Our ultimate goal is NOT to get rich, is NOT to be famous, is NOT to be valued billions of rubles.

We want to be free, we want to work on the projects that motivate us, we want to make our own decisions and decide when it's good to work and when it's not.

For me this is the most motivating part of this adventure. I can totally relate to this article and it even gives me hope in our way of doing things.

2 comments

I thought this was the general idea of starting a business. I think few people start a business thinking they're going to be worth billions. Hell, an acquaintance started a publishing business and is now selling millions of books in niches like "colouring books for adults". He is financially set and could sell for many millions, but few people would ever hear of him or his company. Yet this is fantastically beyond the success of most people.

Are founders actually so delusional that they're really buying into the whole billion+ idea at the outset instead of thinking of how to make a business? That seems rather silly. (Unless the real goal is to find a way to get a couple million personally out of the first few funding rounds. In that case, perhaps it's not a bad gamble.)

Coloring books for adults isn't so niche anymore. I'm seeing them everywhere lately.
Make a living basically? Can work on both ends, like cutting your costs. I wonder how much you would have to be living on annually in order to have a decent idea work? Is $20k too high?

I've been working on that more than my startup recently.

We could live on $20k annually for at least 4 years. Now I am trying to figure out a SaaS that could generate that within a couple of months.

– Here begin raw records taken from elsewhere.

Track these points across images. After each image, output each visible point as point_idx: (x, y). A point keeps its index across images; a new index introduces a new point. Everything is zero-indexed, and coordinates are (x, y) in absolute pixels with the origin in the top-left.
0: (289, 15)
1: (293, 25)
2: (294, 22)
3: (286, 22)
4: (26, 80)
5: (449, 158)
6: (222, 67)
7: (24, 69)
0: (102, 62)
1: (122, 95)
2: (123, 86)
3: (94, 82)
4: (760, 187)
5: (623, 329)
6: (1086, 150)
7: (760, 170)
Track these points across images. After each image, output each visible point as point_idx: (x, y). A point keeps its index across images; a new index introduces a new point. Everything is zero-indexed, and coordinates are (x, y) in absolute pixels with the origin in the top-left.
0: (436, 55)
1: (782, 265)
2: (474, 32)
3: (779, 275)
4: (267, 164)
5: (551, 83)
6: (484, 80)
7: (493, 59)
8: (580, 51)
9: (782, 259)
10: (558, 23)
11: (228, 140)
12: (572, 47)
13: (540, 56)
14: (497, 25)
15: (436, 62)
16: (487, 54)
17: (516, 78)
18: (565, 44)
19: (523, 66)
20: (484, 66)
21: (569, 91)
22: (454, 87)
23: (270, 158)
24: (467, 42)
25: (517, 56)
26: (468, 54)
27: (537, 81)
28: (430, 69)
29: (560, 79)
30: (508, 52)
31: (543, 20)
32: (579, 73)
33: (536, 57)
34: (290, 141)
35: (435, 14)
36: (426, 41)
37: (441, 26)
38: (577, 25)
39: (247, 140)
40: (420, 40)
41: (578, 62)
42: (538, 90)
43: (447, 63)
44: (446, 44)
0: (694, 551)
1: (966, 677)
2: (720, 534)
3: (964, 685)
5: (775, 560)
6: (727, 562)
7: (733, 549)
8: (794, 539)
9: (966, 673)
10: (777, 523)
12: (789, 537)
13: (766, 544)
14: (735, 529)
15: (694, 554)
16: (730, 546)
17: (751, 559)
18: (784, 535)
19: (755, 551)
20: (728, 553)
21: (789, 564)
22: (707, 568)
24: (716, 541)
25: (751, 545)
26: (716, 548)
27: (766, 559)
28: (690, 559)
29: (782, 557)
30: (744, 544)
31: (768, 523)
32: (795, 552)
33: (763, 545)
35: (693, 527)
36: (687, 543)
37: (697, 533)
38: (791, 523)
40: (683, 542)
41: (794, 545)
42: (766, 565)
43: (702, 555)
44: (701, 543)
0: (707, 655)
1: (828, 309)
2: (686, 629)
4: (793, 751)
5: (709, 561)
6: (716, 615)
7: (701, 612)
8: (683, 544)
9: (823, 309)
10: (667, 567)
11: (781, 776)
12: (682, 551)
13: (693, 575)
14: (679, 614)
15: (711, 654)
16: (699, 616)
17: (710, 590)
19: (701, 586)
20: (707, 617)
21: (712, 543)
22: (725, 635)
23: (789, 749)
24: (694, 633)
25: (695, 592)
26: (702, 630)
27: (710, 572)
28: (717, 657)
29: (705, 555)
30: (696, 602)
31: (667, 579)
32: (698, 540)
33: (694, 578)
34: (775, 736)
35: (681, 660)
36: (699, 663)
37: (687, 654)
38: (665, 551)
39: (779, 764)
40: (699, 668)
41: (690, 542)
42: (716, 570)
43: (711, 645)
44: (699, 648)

I don't mind fighting with price even though that's what you're not supposed to do.

Maybe I should have added the 3 of us are still employed in companies. So we are in a somewhat comfortable position. we are already making a little bit of money that compensate for the administrative and infrastructure costs (which are ridiculously low at the moment).

We estimate that the company should earn around 25k € every month so we could quit our jobs but again our costs are very low so far.

I'm not sure to properly understand your question here ; you want to have a side business so you can concentrate on your main startup?

Anyway, good luck with your business(es)!

Nah I actually have no employment (no cultural fit anywhere) - so I am focusing on (or figuring out) building something that could generate income pretty quickly, though I understand the size of the income wouldn't be big, so I've cut all my costs down for me and my family to $20k annually.

Living on savings for now, which runs out in a couple of weeks.

> We could live on $20k annually for at least 4 years.

Is this also accounting for retirement? If so, kudos! :-)

No because it would be for four years only.